En réalité pour tout jugement moral on devrait plutôt parler de responsabilité parce que c’est sur ce terrain là que Jésus nous interpelle. Je ne sais pas si elle se pratique encore ainsi aujourd’hui mais la peine de mort par injection létale a été pratiquée un temps de la façon suivante. Trois juges appuient simultanément sur un bouton chacun et un système informatique rend opérationnel un seul des boutons de façon aléatoire. Ce qui fait que personne ne sait qui a vraiment donné la mort. Et oui la responsabilité est trop lourde pour un seul. La lapidation, mis à part son côté barbare a été institué par Dieu pour une raison simple, chacun devrait prendre sa part dans la responsabilité du châtiment.
Jésus est sans péché. Lorsqu’il dit : je ne te condamne pas non plus. Il montre qu’il est le seul a pouvoir juger. Il ne pose aucune question à cette femme sur l’adultère qui semble établi. Finalement il ne juge pas et donc il ne condamne pas.
Si Jésus ne condamne pas se pose la question de l’utilité du jugement. Pourtant tout autour de nous nous pousse à juger. Si vous passez dans un magasin , vous en êtes à peine sorti que déjà vous recevez une notification pour vous demander votre avis sur celui-ci. Vous louez un appartement pour les vacances, allez au restaurant, faites du co-voiturage et à chaque fois on vous demande de mettre une note, de juger. Même nous dans notre métier, nous sommes jugés. Dernièrement j’ai laissé ma voiture pour une révision et la personne, un homme proche de la retraite semblait terrifié à l’idée que je lui mette une mauvaise note. J’ai trouvé cela inhumain. Les hommes sont toujours pressés de juger, alors qu’ils en sont incapables, Jésus non. Ce désir impérieux de lapider cette femme afin d’extirper le péché de la société alors que ce péché c’est le leur, c’est le nôtre. Le fait de nous placer en position de juge, ne nous enlève pas notre culpabilité.

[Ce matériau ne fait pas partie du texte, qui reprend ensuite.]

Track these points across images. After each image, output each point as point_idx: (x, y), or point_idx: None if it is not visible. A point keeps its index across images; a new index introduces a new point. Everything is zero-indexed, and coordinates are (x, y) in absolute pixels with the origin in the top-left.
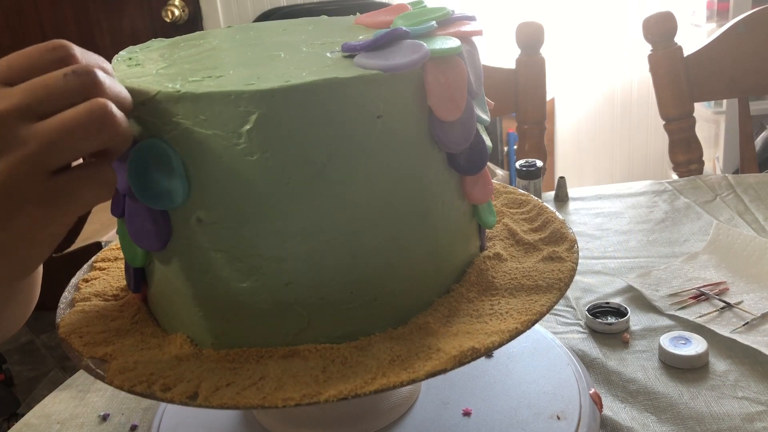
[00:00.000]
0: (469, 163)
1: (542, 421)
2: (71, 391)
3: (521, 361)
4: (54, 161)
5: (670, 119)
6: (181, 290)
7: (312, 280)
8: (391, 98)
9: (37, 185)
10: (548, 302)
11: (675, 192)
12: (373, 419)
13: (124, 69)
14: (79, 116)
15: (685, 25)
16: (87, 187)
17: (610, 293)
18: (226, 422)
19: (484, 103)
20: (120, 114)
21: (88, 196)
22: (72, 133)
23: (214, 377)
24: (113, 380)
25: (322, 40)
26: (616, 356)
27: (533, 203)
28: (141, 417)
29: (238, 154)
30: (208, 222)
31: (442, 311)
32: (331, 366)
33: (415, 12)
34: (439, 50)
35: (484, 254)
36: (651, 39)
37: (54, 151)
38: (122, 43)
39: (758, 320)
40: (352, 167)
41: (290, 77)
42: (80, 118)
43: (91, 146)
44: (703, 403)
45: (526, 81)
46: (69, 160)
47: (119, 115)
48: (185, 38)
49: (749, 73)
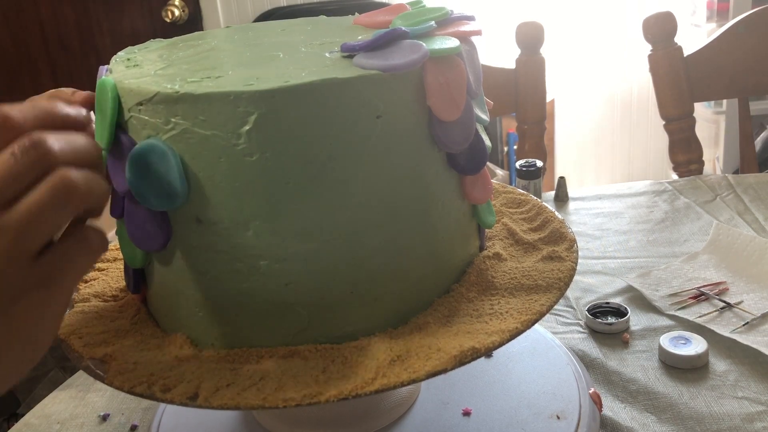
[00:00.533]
0: (469, 163)
1: (542, 421)
2: (71, 391)
3: (521, 361)
4: (32, 246)
5: (670, 119)
6: (180, 291)
7: (312, 280)
8: (391, 98)
9: (24, 272)
10: (548, 302)
11: (675, 192)
12: (373, 419)
13: (122, 70)
14: (42, 199)
15: (685, 25)
16: (76, 256)
17: (610, 293)
18: (226, 422)
19: (484, 103)
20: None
21: (80, 265)
22: (41, 216)
23: (214, 378)
24: (113, 381)
25: (321, 40)
26: (616, 356)
27: (532, 203)
28: (141, 417)
29: (238, 154)
30: (207, 222)
31: (442, 311)
32: (331, 366)
33: (414, 12)
34: (439, 50)
35: (483, 254)
36: (651, 39)
37: (29, 238)
38: (122, 43)
39: (758, 320)
40: (352, 167)
41: (289, 77)
42: (44, 199)
43: (65, 219)
44: (703, 403)
45: (526, 81)
46: (47, 238)
47: (83, 179)
48: (184, 39)
49: (749, 73)
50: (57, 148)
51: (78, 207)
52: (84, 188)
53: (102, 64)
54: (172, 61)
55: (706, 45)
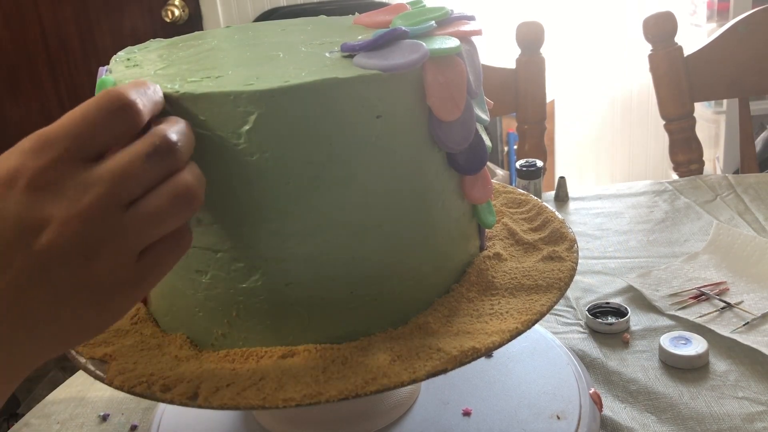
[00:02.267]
0: (469, 162)
1: (542, 421)
2: (71, 391)
3: (521, 361)
4: (142, 247)
5: (671, 119)
6: (180, 290)
7: (312, 280)
8: (391, 98)
9: (128, 270)
10: (548, 302)
11: (675, 192)
12: (373, 419)
13: (122, 70)
14: (164, 205)
15: (685, 25)
16: (171, 256)
17: (610, 293)
18: (226, 422)
19: (484, 102)
20: (200, 183)
21: (172, 265)
22: (160, 221)
23: (214, 377)
24: (113, 381)
25: (321, 40)
26: (617, 356)
27: (533, 203)
28: (141, 417)
29: (238, 154)
30: (207, 222)
31: (442, 311)
32: (331, 366)
33: (414, 12)
34: (439, 50)
35: (483, 254)
36: (651, 39)
37: (143, 240)
38: (122, 43)
39: (758, 320)
40: (352, 167)
41: (289, 77)
42: (165, 206)
43: (179, 223)
44: (703, 404)
45: (526, 81)
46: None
47: (200, 184)
48: (184, 38)
49: (749, 73)
50: (183, 150)
51: (194, 213)
52: (201, 193)
53: (102, 64)
54: (172, 61)
55: (706, 45)
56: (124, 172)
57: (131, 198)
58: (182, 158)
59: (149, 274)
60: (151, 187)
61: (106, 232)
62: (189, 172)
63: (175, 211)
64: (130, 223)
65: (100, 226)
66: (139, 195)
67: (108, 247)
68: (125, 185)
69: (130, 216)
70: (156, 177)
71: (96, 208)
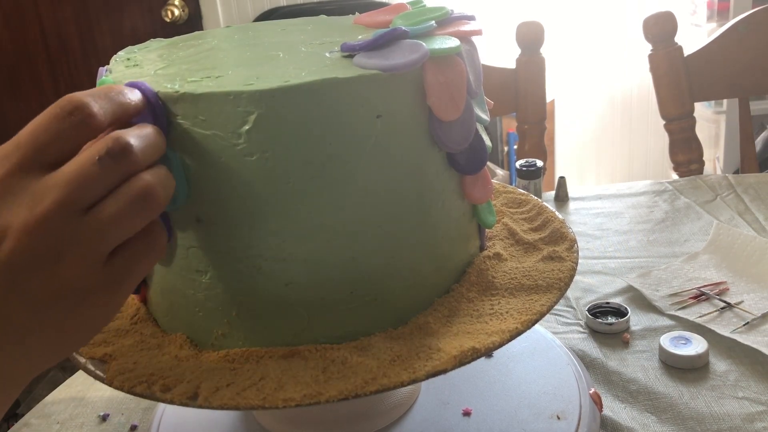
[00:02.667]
0: (469, 162)
1: (542, 421)
2: (71, 391)
3: (521, 361)
4: (107, 251)
5: (671, 119)
6: (180, 291)
7: (312, 280)
8: (391, 98)
9: (95, 274)
10: (548, 302)
11: (675, 192)
12: (373, 419)
13: (122, 70)
14: (123, 207)
15: (685, 25)
16: (144, 257)
17: (610, 293)
18: (226, 422)
19: (484, 102)
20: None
21: (146, 267)
22: (120, 224)
23: (214, 378)
24: (113, 381)
25: (321, 40)
26: (617, 356)
27: (533, 203)
28: (141, 417)
29: (238, 154)
30: (207, 222)
31: (442, 311)
32: (331, 366)
33: (414, 12)
34: (439, 50)
35: (484, 254)
36: (651, 39)
37: (105, 244)
38: (122, 43)
39: (758, 320)
40: (352, 167)
41: (289, 77)
42: (125, 208)
43: (142, 224)
44: (703, 404)
45: (526, 81)
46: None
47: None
48: (184, 38)
49: (749, 73)
50: (140, 152)
51: (156, 213)
52: (162, 194)
53: (102, 64)
54: (172, 61)
55: (706, 45)
56: (78, 176)
57: (90, 202)
58: (139, 160)
59: (123, 276)
60: (110, 191)
61: (67, 237)
62: (150, 174)
63: (135, 213)
64: (91, 227)
65: (59, 231)
66: (98, 198)
67: (72, 252)
68: (80, 189)
69: (90, 219)
70: (113, 180)
71: (53, 213)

Au quotidien nous souffrons d’un sentiment d’injustice, toutes ces petites vexations, ces incivilités, ces croches-pattes, au travail, dans nos familles, dans l’église… Et nous savons que pour tout cela il n’y aura ni jugement, ni condamnation. Dans notre pays pourtant réputé protéger le plus faible est-il vraiment défendu des puissants ? Les hommes sont-ils vraiment égaux en droits ? Et que dire d’autres pays non démocratiques ? Notre monde souffre en permanence d’injustice. Il est imparfait. Notre désir de toujours tout juger montre notre recherche d’une perfection qui n’existe pas chez les hommes. Et que fait celui qui a le pouvoir de juger cette femme ? Rien. Il est venu sauver celui ou celle qui mérite la mort mais à une condition, que j’accepte mon imperfection. Cette femme avait tout perdu et avec Jésus elle a peut être trouvé celui que finalement, elle cherchait.